Screenshot and code edit data

#####

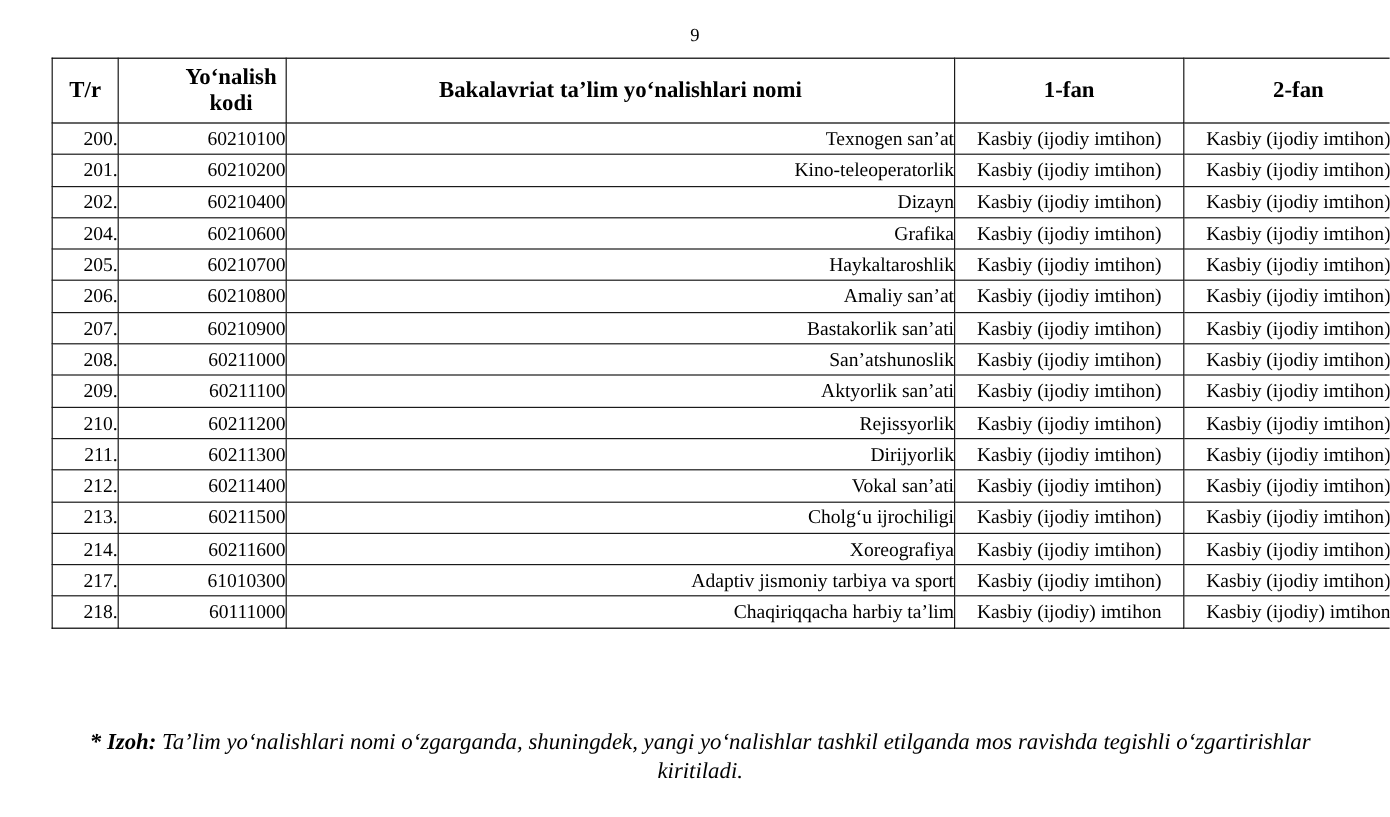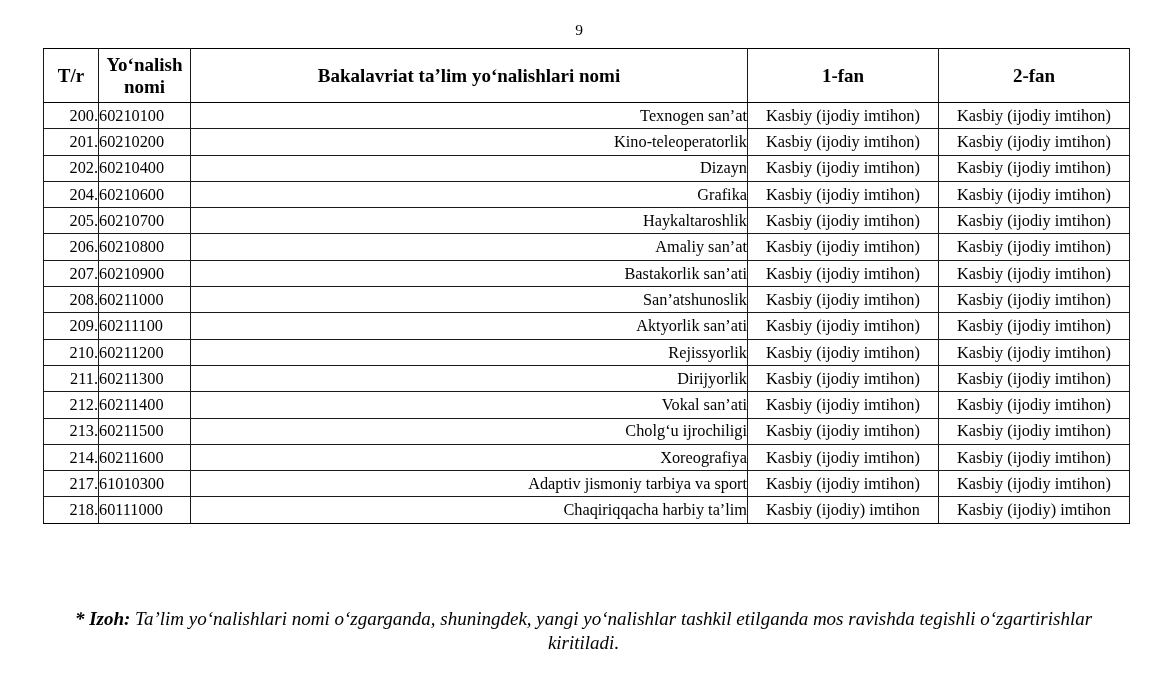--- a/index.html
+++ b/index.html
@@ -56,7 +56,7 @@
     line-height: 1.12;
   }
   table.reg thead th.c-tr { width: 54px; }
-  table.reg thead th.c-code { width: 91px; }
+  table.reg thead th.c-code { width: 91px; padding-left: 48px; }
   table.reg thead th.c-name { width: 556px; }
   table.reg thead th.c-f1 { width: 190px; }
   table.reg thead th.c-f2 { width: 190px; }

#####

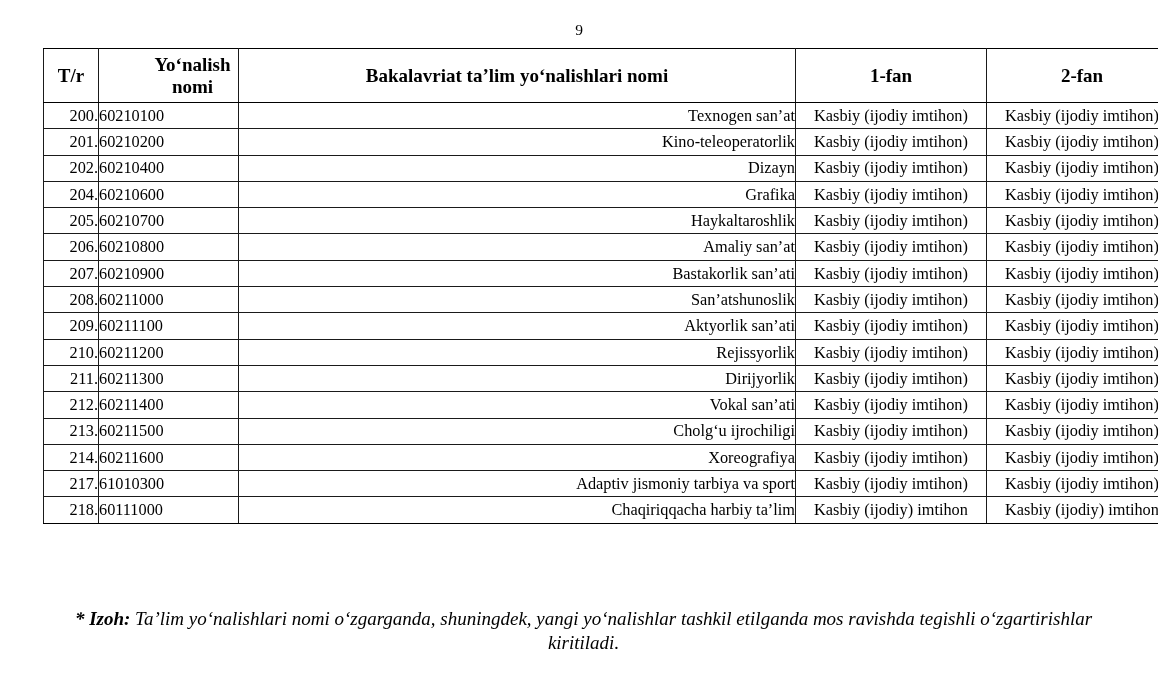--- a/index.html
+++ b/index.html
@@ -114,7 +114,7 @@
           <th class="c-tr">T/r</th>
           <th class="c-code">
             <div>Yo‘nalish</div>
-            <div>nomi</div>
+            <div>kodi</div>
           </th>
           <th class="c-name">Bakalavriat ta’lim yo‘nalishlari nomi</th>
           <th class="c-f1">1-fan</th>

#####

WORK REQUIRED
Which lines above include the word "class"? Return each one.

EXERCISE ANSWER
           <th class="c-tr">T/r</th>
           <th class="c-code">
           <th class="c-name">Bakalavriat ta’lim yo‘nalishlari nomi</th>
           <th class="c-f1">1-fan</th>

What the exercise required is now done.